In healthy individuals, there is a continuous integration of the past, present, and future that helps forge a sense of unitary self across time. This unbroken mental landscape appears to be disrupted in psychosis (
10), which is reflected in the results of Satterthwaite et al. and Diederen et al. One is also reminded of the neuropsychological theory of psychotic symptoms proposed by Gray et al. (
11) that addressed how structural abnormalities in limbic regions cause hyperactivity in the ascending mesolimbic dopamine pathway, which in turn disrupts a particular cognitive process, eventually leading to psychosis. The particular disrupted cognitive process was conceptualized as integrating past experience (stored regularities) with current stimulus processing (
8). It was posited that hallucinations are essentially intrusions of unexpected or unintended information from long-term memory due to unstructured sensory input. By analyzing cortical and subcortical brain activity of psychotic individuals prior to and during florid auditory verbal hallucinations, Diederen et al. provide powerful data that directly address the psychological and neural origins of hallucinations. As Gray's model would predict, auditory verbal hallucinations were triggered by disinhibition of memory-related limbic regions. Satterthwaite et al. also report abnormal neural activity in limbic regions in patients with schizophrenia during face recognition that is modulated by previous affective experience with the stimuli. In patients, prior associations with threat interfered with current processing of the stimuli, indexed by greater limbic activity when viewing faces previously shown as threatening. Consistent with Gray's model, the degree of interference from these old memories (i.e., affective interference) at the level of brain function was associated with a greater degree of paranoia.
More generally, both studies are noteworthy in their consideration of dysconnectivity at the level of both behavior and brain—a dysconnect between past events and current perception, between emotion and cognition, and between activity in brain regions that support these functions. Note that we use the terminology adopted by Stephan et al. (
12) (dysconnectivity versus disconnectivity) to refer to abnormal, rather than necessarily decreased, functional interactions. Indeed, this idea of dysconnectivity has been noted in the earliest clinical observations of schizophrenia (
1), and it is directly or indirectly represented in several more recent theories that incorporate the pathophysiology and symptomatology of the disease. Stephan et al. formally described this dysconnection hypothesis, citing evidence that abnormal N-methyl-d-aspartic acid-dependent synaptic plasticity results in abnormal functional coupling between brain regions in schizophrenia.

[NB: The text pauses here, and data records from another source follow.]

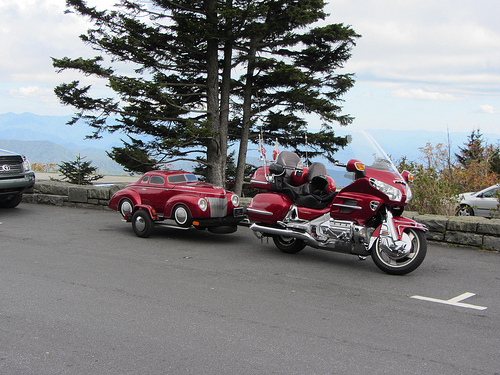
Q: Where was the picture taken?
A: It was taken at the road.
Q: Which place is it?
A: It is a road.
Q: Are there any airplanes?
A: No, there are no airplanes.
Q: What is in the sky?
A: The clouds are in the sky.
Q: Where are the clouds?
A: The clouds are in the sky.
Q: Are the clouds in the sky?
A: Yes, the clouds are in the sky.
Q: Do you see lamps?
A: No, there are no lamps.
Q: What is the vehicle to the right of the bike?
A: The vehicle is a car.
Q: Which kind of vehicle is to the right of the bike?
A: The vehicle is a car.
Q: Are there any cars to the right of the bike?
A: Yes, there is a car to the right of the bike.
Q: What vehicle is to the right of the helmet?
A: The vehicle is a car.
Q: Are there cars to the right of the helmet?
A: Yes, there is a car to the right of the helmet.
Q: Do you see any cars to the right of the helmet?
A: Yes, there is a car to the right of the helmet.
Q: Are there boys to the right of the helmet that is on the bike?
A: No, there is a car to the right of the helmet.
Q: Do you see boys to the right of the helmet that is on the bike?
A: No, there is a car to the right of the helmet.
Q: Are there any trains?
A: No, there are no trains.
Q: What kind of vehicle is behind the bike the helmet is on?
A: The vehicle is a car.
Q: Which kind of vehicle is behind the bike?
A: The vehicle is a car.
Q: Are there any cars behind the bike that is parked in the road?
A: Yes, there is a car behind the bike.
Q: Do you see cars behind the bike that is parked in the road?
A: Yes, there is a car behind the bike.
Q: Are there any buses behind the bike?
A: No, there is a car behind the bike.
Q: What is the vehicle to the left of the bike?
A: The vehicle is a car.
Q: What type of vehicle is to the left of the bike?
A: The vehicle is a car.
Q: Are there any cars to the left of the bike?
A: Yes, there is a car to the left of the bike.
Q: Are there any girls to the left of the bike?
A: No, there is a car to the left of the bike.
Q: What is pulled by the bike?
A: The car is pulled by the bike.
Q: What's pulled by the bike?
A: The car is pulled by the bike.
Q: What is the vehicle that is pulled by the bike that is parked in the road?
A: The vehicle is a car.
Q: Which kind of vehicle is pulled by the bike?
A: The vehicle is a car.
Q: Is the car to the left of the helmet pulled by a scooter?
A: No, the car is pulled by a bike.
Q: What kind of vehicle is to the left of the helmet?
A: The vehicle is a car.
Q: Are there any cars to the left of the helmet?
A: Yes, there is a car to the left of the helmet.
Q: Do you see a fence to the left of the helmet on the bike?
A: No, there is a car to the left of the helmet.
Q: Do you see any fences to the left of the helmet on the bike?
A: No, there is a car to the left of the helmet.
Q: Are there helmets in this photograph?
A: Yes, there is a helmet.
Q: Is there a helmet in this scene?
A: Yes, there is a helmet.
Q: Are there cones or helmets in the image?
A: Yes, there is a helmet.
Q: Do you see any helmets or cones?
A: Yes, there is a helmet.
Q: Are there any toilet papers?
A: No, there are no toilet papers.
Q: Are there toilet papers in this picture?
A: No, there are no toilet papers.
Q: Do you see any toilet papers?
A: No, there are no toilet papers.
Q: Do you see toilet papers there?
A: No, there are no toilet papers.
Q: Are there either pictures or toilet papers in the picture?
A: No, there are no toilet papers or pictures.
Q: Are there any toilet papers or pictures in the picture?
A: No, there are no toilet papers or pictures.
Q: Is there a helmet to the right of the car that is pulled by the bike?
A: Yes, there is a helmet to the right of the car.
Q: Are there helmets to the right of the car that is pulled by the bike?
A: Yes, there is a helmet to the right of the car.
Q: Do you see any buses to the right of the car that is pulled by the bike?
A: No, there is a helmet to the right of the car.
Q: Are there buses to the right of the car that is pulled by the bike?
A: No, there is a helmet to the right of the car.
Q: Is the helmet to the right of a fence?
A: No, the helmet is to the right of a car.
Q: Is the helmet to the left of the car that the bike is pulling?
A: No, the helmet is to the right of the car.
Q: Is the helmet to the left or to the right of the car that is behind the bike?
A: The helmet is to the right of the car.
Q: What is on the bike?
A: The helmet is on the bike.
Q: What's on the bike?
A: The helmet is on the bike.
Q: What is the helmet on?
A: The helmet is on the bike.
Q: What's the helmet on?
A: The helmet is on the bike.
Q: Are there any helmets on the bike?
A: Yes, there is a helmet on the bike.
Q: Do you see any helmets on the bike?
A: Yes, there is a helmet on the bike.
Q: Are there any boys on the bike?
A: No, there is a helmet on the bike.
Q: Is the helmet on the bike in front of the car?
A: Yes, the helmet is on the bike.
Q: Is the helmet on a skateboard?
A: No, the helmet is on the bike.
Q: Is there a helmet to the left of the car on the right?
A: Yes, there is a helmet to the left of the car.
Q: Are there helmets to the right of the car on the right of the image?
A: No, the helmet is to the left of the car.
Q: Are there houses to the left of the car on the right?
A: No, there is a helmet to the left of the car.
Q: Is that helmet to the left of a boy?
A: No, the helmet is to the left of a car.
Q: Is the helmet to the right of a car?
A: No, the helmet is to the left of a car.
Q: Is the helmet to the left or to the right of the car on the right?
A: The helmet is to the left of the car.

To conclude, these two new studies shed further light on the neural underpinnings of psychosis, providing advanced insights into the physiological nature of positive symptoms. Further, their consideration of the influence of prior experience on current symptoms contributes new functional evidence that speaks to earlier theories that were based largely on clinical observations. Finally, these findings lend support to the idea of dysconnection in schizophrenia—between regions mediating emotion and cognition and between memory and perception. In this way, the idea of "split mind" becomes relevant in an updated context, and these studies address the mechanism by which splitting of the psyche potentially occurs.